• [WORK TO COMPLETE]: Find the string "montagnes" in the listing below and return each line it appears in.

• [SUPPLIED ENTRIES]:

★ ★ ★

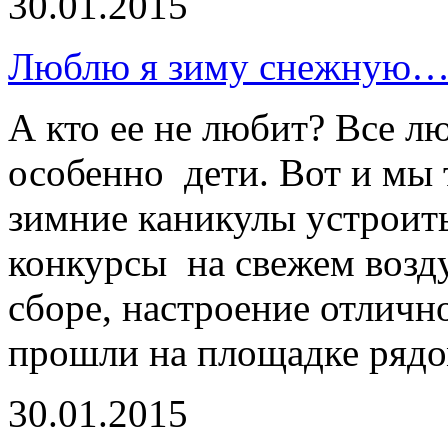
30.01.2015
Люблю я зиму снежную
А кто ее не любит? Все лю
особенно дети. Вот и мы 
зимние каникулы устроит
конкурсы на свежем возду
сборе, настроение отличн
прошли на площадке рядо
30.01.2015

★ ★ ★

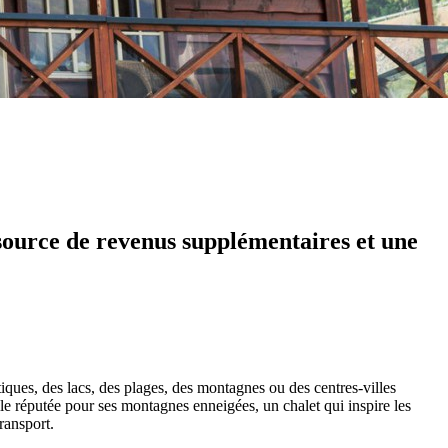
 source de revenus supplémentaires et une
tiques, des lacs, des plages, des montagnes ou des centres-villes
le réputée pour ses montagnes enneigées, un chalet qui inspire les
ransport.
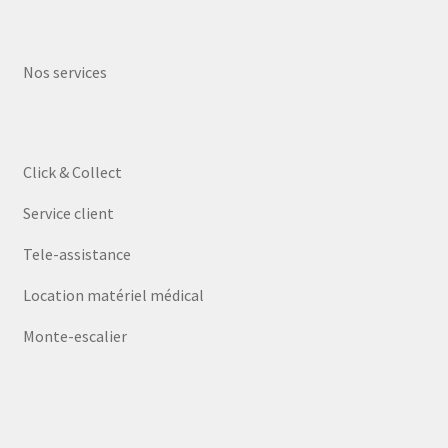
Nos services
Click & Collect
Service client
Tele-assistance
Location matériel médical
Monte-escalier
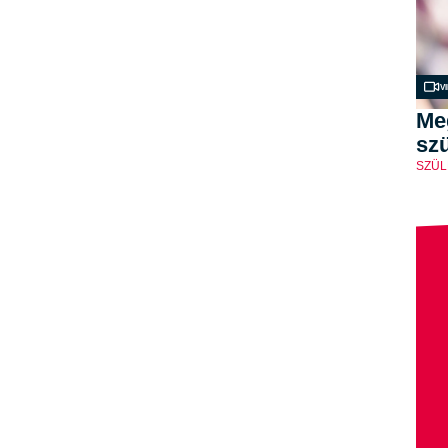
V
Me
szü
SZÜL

★ ★ ★

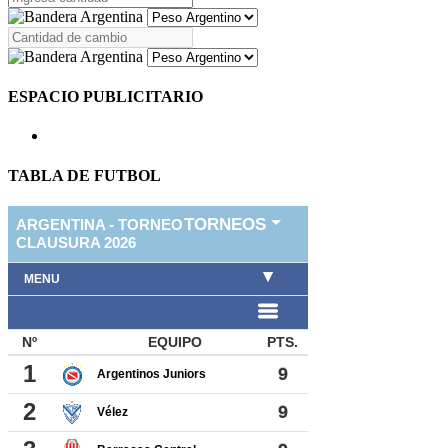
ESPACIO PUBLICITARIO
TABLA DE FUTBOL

★ ★ ★

• [RESPONSE TO THIS TASK]:
tiques, des lacs, des plages, des montagnes ou des centres-villes
le réputée pour ses montagnes enneigées, un chalet qui inspire les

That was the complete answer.